◆ Rincian Tugas
Salin dengan persis bagian teks di bawah tentang kecemasan tokoh Idang, dari "Kemampuan yang dimiliki tokoh" sampai dengan "dengan norma-norma moral.", termasuk kedua bagian itu.

◆ Petikan Dokumen
== == ==
Kecemasan realistik dialami tokoh utama, Idang, yang tidak mampu mengendalikan dirinya. Dirinya larut dalam dunia dan mimpi-mimpi yang dialaminya. Idang menjelma menjadi seorang balian perempuan yang dapat menyembuhkan seseorang yang sakit. Akan tetapi, kemampuan yang dimiliki Idang itu, karena tidak biasa dan melawan adat, ditolak oleh para tetua, seperti terlihat dalam kutipan berikut. 
Dengan wajah agak memerah, orang tua itu berucap, ”Kalian anak muda ini, tahu apa kalian tentang balian. Kalian lihat saja nanti, hutan dan kampung kita ini nantinya akan ditimpa bencana. Dan itu karena perempuan gila yang hendak menjadi balian.” Setelah membayar kopinya, lelaki tua itu pun pergi meninggalkan warung sambil menggerutu, ”Celaka… celaka… celaka.” (PB, paragraf 27). 
Kemampuan yang dimiliki tokoh utama, Idang, dianggap akan menimbulkan bencana bagi kampung. Hal itu disebabkan belum pernah terjadi sejak nenek moyang mereka perempuan menjadi balian. Perempuan hanya dapat menjadi asisten balian. Untuk itulah, hal yang dialami Idang merupakan sesuatu yang menyalahi adat. Itu akan menyebabkan kampung mendapat musibah atau celaka. 
Kecemasan Moral
Kecemasan moral, yaitu rasa takut terhadap suara hati, berupa merasa bersalah dan berdosa apabila melakukan sesuatu yang bertentangan dengan norma-norma moral. 
Kecemasan moral tokoh utama dalam cerpen PB terlihat pada peristiwa yang dialami Idang. Dirinya mengalami mimpi tentang ular dan ayahnya. Bahkan dunia dalam mimpinya itu menjadi dunia tempat dirinya bermain-main. Akan tetapi, perilaku Idang dianggap orang sesuatu perilaku salah dan gila, seperti terlihat dalam kutipan berikut. 
”Aku banyak menemukan makhluk-makhluk aneh di sana. Mereka bersahabat,” ceritanya kepada teman-teman sebaya, yang karena cerita semacam itu pula menyebabkan ia perlahan-lahan dijauhi teman-temannya. Namun ia mengaku tak pernah merasa kesepian. ”Teman-temanku di dunia lain jauh lebih banyak,” seseorang bercerita kepadaku menirukan ucapannya (PB, paragraf 3)
== == ==
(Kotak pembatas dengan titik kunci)
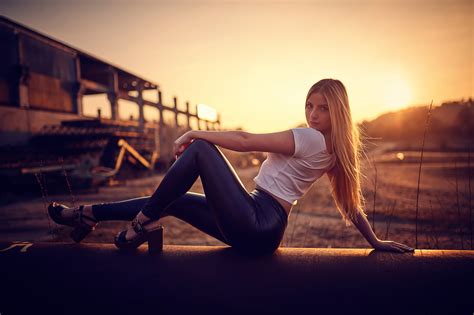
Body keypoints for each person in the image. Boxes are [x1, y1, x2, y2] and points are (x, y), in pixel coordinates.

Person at [48, 78, 414, 256]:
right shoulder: (333, 149)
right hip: (259, 224)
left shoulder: (310, 138)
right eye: (310, 106)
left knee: (203, 149)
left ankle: (140, 224)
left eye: (322, 108)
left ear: (338, 111)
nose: (313, 114)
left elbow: (244, 142)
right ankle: (87, 214)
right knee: (173, 198)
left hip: (259, 219)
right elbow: (352, 206)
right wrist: (375, 241)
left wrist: (193, 131)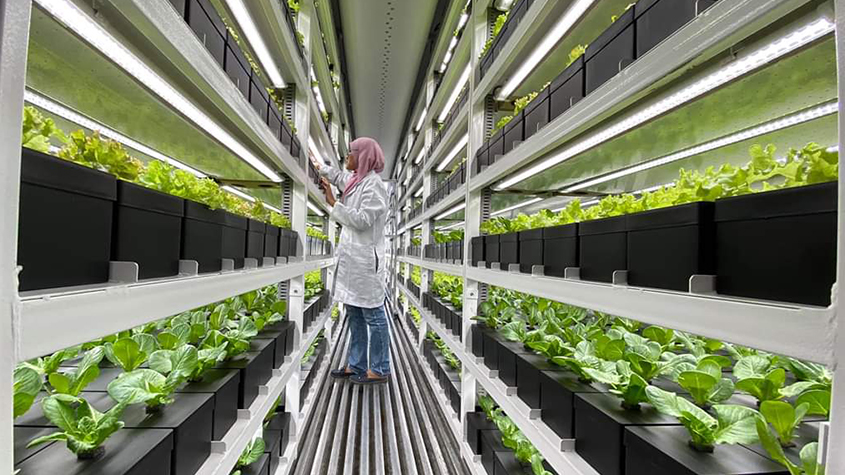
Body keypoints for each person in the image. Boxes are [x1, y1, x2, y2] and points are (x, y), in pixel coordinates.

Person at [311, 137, 391, 385]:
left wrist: (334, 204)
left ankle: (379, 368)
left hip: (365, 262)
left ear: (364, 156)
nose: (347, 157)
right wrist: (318, 166)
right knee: (354, 312)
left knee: (374, 315)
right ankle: (356, 364)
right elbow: (338, 177)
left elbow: (361, 220)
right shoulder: (358, 180)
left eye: (351, 153)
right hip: (353, 262)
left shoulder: (374, 186)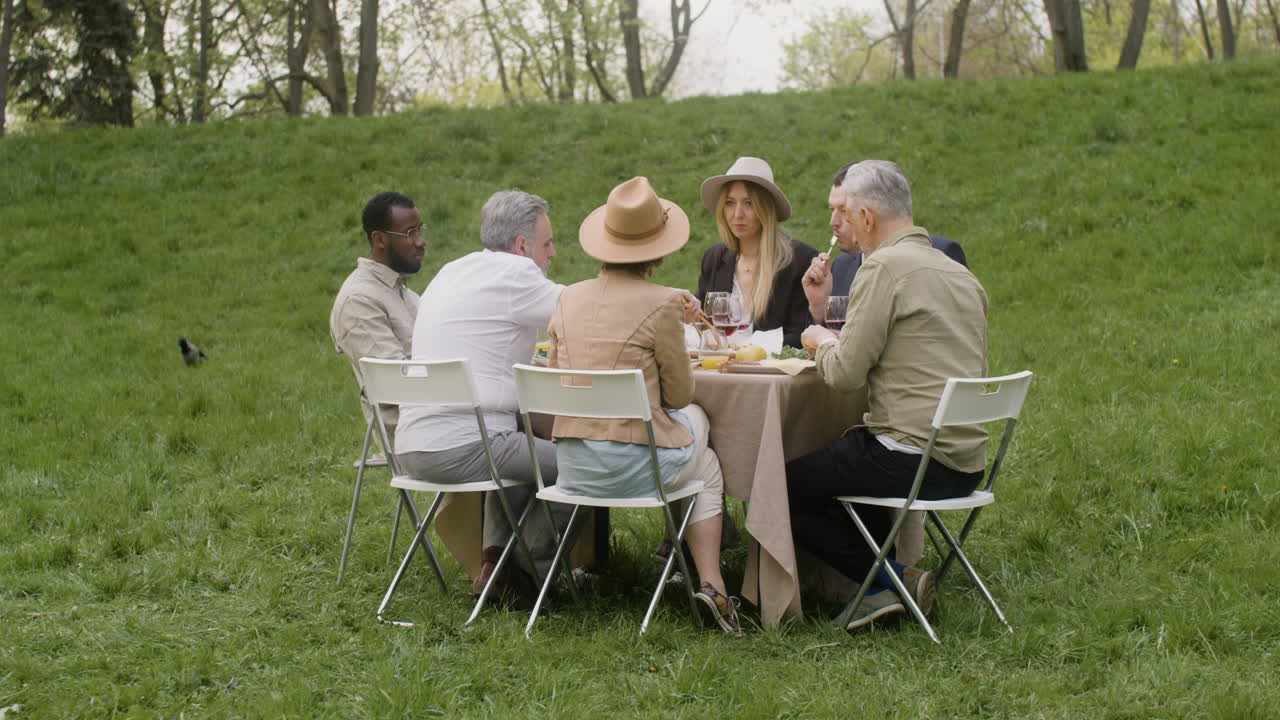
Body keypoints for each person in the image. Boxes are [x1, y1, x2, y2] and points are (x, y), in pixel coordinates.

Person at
== == ==
◆ Bagian Jawaban
Kemampuan yang dimiliki tokoh utama, Idang, dianggap akan menimbulkan bencana bagi kampung. Hal itu disebabkan belum pernah terjadi sejak nenek moyang mereka perempuan menjadi balian. Perempuan hanya dapat menjadi asisten balian. Untuk itulah, hal yang dialami Idang merupakan sesuatu yang menyalahi adat. Itu akan menyebabkan kampung mendapat musibah atau celaka. 
Kecemasan Moral
Kecemasan moral, yaitu rasa takut terhadap suara hati, berupa merasa bersalah dan berdosa apabila melakukan sesuatu yang bertentangan dengan norma-norma moral.